Parfois en rêve, pendant que le dormeur se pose un problème et reste impuissant à le résoudre, un personnage imaginaire arrive et en donne la solution. Si le rêveur se trompe dans une opération, dans une traduction, un autre le reprend et lui corrige ses erreurs. C’est bien dans les deux cas le même esprit qui s’aide ou se reprend lui-même ; cependant, à cause de la dualité et de la dissemblance de ses propres opérations, il les attribue à deux personnes différentes. Il y a en lui quelque chose qui sait faire le problème ou rectifier une opération et quelque chose qui en est incapable. Si c’est cette dernière partie de l’esprit, qui, pour une raison ou pour une autre, paraît surtout au rêveur faire partie de son moi, être sa personnalité même, l’autre apparaîtra comme une étrangère, et toujours, pour l’expliquer, elle sera rattachée à une autre personnalité, créée, au besoin, pour la circonstance. Même phénomène dans les hallucinations télépathiques, et, par exemple, dans ce songe raconté par un ami de M. Romanes, membre de la Société royale de Londres : « J’eus, dit-il, un rêve très intense qui me fit une grande impression, si bien que j’en parlai à ma femme à mon réveil ; je craignais que nous ne reçussions de mauvaises nouvelles sous peu.
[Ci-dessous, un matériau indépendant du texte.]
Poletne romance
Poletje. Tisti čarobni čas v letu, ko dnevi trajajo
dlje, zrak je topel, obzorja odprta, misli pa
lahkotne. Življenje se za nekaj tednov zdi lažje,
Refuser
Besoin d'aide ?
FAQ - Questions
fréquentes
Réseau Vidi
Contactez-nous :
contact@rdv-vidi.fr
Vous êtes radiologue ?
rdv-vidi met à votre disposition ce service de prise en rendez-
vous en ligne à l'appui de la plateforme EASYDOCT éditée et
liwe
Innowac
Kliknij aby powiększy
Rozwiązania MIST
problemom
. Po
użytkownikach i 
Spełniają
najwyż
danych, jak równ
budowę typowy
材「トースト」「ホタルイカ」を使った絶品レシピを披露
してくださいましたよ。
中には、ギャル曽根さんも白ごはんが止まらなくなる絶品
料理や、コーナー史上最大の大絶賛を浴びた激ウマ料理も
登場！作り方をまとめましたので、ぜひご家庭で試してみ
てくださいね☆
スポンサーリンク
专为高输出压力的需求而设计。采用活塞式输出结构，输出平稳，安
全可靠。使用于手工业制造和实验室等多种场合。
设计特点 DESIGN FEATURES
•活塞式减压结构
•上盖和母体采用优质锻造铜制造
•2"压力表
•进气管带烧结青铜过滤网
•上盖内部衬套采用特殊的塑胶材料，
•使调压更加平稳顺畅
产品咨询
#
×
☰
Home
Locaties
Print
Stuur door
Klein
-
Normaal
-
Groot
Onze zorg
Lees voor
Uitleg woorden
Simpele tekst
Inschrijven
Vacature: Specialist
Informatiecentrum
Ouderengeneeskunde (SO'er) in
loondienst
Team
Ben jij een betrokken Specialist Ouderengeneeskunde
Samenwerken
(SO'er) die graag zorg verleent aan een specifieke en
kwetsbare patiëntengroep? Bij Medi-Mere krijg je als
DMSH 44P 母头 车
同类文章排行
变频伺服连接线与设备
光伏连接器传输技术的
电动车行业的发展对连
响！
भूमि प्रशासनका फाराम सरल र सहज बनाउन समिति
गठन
Je m’imaginai que j’étais assis dans le salon, près d’une table, en train de lire, quand une vieille dame parut tout à coup, assise de l’autre côté, près de la table. Elle ne parla ni ne remua, mais me regarda fixement, et je la regardai de même pendant vingt minutes au moins. Je fus très frappé de son aspect : elle avait des cheveux blancs, des sourcils très noirs et un regard pénétrant. Je ne la reconnus pas du tout et je pensai que c’était une étrangère. Mon

  1. Annales des sciences psychiques, 1891, p. 195.